Neural combinatorial optimization for multi-rendezvous mission design

Journal Article (2025)
Author(s)

Antonio López Rivera (The Exploration Company, AOCS-GNC)

MC Naeije (TU Delft - Astrodynamics & Space Missions)

Astrodynamics & Space Missions
DOI related publication
https://doi.org/10.1016/j.asr.2025.03.050
More Info
expand_more
Publication Year
2025
Language
English
Astrodynamics & Space Missions
Issue number
10
Volume number
75
Pages (from-to)
7306-7326
Reuse Rights

Other than for strictly personal use, it is not permitted to download, forward or distribute the text or part of it, without the consent of the author(s) and/or copyright holder(s), unless the work is under an open content license such as Creative Commons.

Abstract

Optimal solutions to spacecraft routing problems are essential for space logistics activity such as Active Debris Removal (ADR), which addresses the growing threat of space debris. This research investigates the effectiveness of Neural Combinatorial Optimization (NCO) methods for the autonomous planning of low-thrust, multi-target ADR missions, an instance of the Space Traveling Salesman Problem (STSP). An autoregressive, attention-based routing policy was trained to solve 10-transfer ADR routing problems using REINFORCE, Advantage Actor-Critic, and Proximal Policy Optimization. A hyperparameter sensitivity analysis identified embedding dimension and the number of encoder layers as the critical factors influencing model performance, while an ablation study found the attention-based encoder to be the most critical architectural component of the policy.
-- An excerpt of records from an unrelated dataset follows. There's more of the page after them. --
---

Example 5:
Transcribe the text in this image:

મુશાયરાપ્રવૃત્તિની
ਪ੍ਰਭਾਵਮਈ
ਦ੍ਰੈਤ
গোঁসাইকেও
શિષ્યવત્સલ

The trained policy was evaluated on 10-, 30-, and 50-transfer scenarios based on the Iridium 33 debris cloud, comparing its performance to a baseline provided by a novel ADR STSP routing heuristic (Dynamic RAAN Walk, DRW) and near-optimal benchmarks obtained via Heuristic Combinatorial Optimization (HCO). In missions with 10 transfers, the NCO policy achieved a mean optimality gap of 32%, outperforming DRW. However, performance degraded significantly in scenarios with 30 and 50 transfers, suggesting limited generalization to larger problems. A hyperparameter search further revealed that the performance of the NCO model considered in this work improves asymptotically with its size. Exposure to greater numbers of training scenarios did not yield significant performance gains. This work demonstrates that NCO methods can be effective for the autonomous planning of ADR missions with a limited number of targets, but face scalability and generalization challenges in more complex scenarios.